Brilliant Earth’s Keepsakes Collection Frames Mother’s Day as Heirloom-Giving
Tania Sarin and Brigette Pheloung each co-designed $995 medallions inspired by their mothers for Brilliant Earth's heirloom-focused Mother's Day edit.

The pieces that carry the most weight are rarely the largest. Brilliant Earth built its Mother's Day 2026 collection around that premise, releasing a curated edit of engravable lockets, medallions and small diamond pieces designed not for one afternoon but for decades of daily wear.
The centerpiece of the campaign is the brand's new "Medallions with Meaning" collection, launched alongside style influencers Tania Sarin and Brigette Pheloung, each of whom co-designed a medallion inspired by her own mother. Sarin worked with Brilliant Earth to create the "Star," a black diamond medallion necklace in 14-karat yellow gold that places a black diamond at the center of a star motif, with a starburst engraved on the reverse, a detail she described as a nod to her mother Anita's elegance. Pheloung's contribution, the "Sun," centers an aquamarine stone and draws on a warmer, light-diffusing aesthetic she developed with her mother Laura in mind. Both pieces retail at $995 and are the first two releases in what Brilliant Earth has framed as an ongoing collection rather than a seasonal promotion.
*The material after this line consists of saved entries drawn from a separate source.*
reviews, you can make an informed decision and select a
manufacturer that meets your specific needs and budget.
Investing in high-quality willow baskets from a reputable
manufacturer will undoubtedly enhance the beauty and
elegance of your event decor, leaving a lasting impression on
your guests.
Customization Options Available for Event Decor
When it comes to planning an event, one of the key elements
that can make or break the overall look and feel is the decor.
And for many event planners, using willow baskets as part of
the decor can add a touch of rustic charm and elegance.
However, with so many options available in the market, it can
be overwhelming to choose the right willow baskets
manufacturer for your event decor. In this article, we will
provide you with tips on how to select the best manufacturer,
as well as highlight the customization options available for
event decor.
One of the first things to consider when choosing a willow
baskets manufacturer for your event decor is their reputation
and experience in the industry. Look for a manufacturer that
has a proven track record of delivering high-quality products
The broader keepsakes edit extends beyond those two anchor pieces. Brilliant Earth's engravable range includes the "To the Moon Diamond Locket," set with 1/3 ct. tw. of diamonds, which holds a photograph and accepts personalization in the form of names, dates or short messages. Across the line, metals run in yellow, white and rose gold as well as platinum, with buyers choosing between natural diamonds and lab-grown alternatives at each price tier. Simpler gold and birthstone designs fall under $250, while diamond-set lockets and the medallions occupy the $500 to $995 range.
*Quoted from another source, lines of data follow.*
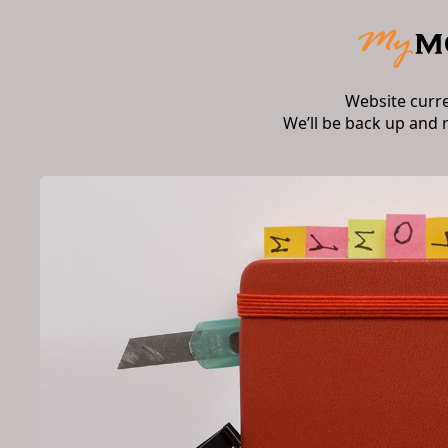
Website curr
We’ll be back up and 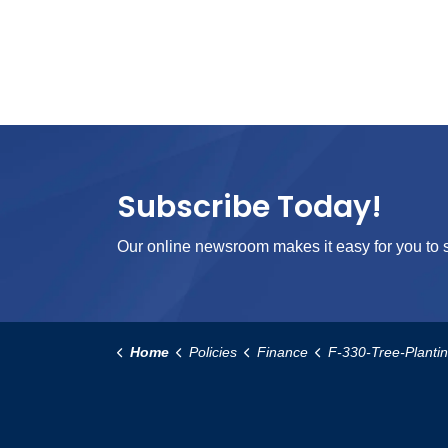
Subscribe Today!
Our online newsroom makes it easy for you to s
Home
Policies
Finance
F-330-Tree-Planting-Res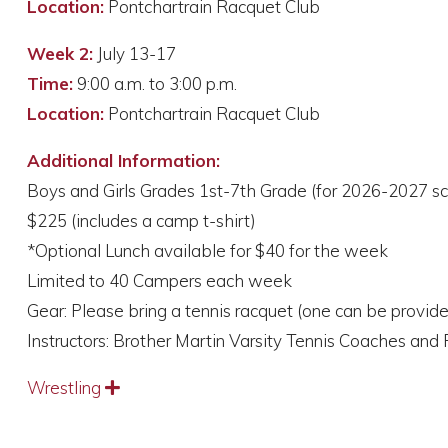
Location:
Pontchartrain Racquet Club
Week 2:
July 13-17
Time:
9:00 a.m. to 3:00 p.m.
Location:
Pontchartrain Racquet Club
Additional Information:
Boys and Girls Grades 1st-7th Grade (for 2026-2027 sc
$225 (includes a camp t-shirt)
*Optional Lunch available for $40 for the week
Limited to 40 Campers each week
Gear: Please bring a tennis racquet (one can be provid
Instructors: Brother Martin Varsity Tennis Coaches and 
Wrestling
Expand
What separates Brilliant Earth's heirloom pitch from most is the provenance infrastructure behind it. The San Francisco-based brand holds its Beyond Conflict Free Diamonds standard as a step past the Kimberley Process, tracing stones to specific mines of origin rather than simply certifying geographic region. That distinction matters when the stated purpose of a piece is generational transfer. A locket passed to a daughter carries different weight depending on whether the diamond inside it has a documented origin, and Brilliant Earth has staked its positioning on making that documentation the default rather than a premium add-on. The company's Mission Report, updated earlier this year, details its carbon neutrality commitments and recycled metal sourcing, both of which are subject to independent audit.
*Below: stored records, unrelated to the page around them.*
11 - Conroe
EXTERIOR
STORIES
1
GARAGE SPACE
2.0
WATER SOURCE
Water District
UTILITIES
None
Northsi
FSC-certified packaging completes the chain of custody argument, a small detail most buyers will never research but one that reflects the consistency, or lack of it, between a brand's stated values and its actual material choices. Here it holds up. The Sarin and Pheloung medallions, worn on camera alongside their mothers, are a credible opening act for a collection whose value will ultimately be measured not by the campaign but by whether the pieces outlast it.